Reproduce the part of the forum thread on recording suggestions between "## dfreybur (Jan" and "some algorithm problem.", inclusive, replacing "algorithm" with "software".

## DOCUMENT SECTION:
┌──

In my case I don't think they were wiped. I have been setting up a new 4K panel and looking at the listing closer than usual. I am seeing things I liked a long time ago so I think in my case there is something wrong with the Suggestions algorithm.


----------



## dfreybur (Jan 27, 2006)

jrtroo said:


> So, has nobody confirmed that thumbs were wiped or remain intact? That seems the most likely explanation, as opposed to some algorithm problem.


I see the same thumbs ratings on every show I've looked at.

What it looks like to me is it weighs something more heavily than it used to. I think genre. I picked a genre I'm not interested in and did thumbs down on a bunch of shows in that genre. It stopped recording suggestions in that genre.

In the past I focused a lot more on thumbs up than on thumbs down. This version I'm tuning the suggestions by handing out thumbs down by genre.

An interesting detail - I do thumbs down on a lot of sports but not hockey or car racing. It noticed that and did suggestions recordings of the hockey playoffs. Hockey is in playoffs, who knew ...

└──

## INFORMATION SHOWN:
┌──

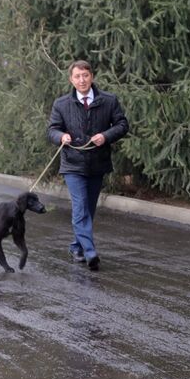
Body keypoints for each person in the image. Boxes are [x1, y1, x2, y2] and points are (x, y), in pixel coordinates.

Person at [47, 60, 130, 271]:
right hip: (72, 164)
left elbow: (122, 125)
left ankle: (76, 246)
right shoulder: (61, 104)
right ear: (71, 80)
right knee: (80, 205)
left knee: (89, 207)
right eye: (77, 76)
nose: (82, 80)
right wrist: (61, 136)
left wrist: (106, 135)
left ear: (91, 76)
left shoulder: (108, 101)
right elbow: (52, 130)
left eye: (85, 75)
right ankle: (90, 251)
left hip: (98, 163)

└──

## YOUR RESPONSE:
## dfreybur (Jan 27, 2006)

jrtroo said:


> So, has nobody confirmed that thumbs were wiped or remain intact? That seems the most likely explanation, as opposed to some software problem.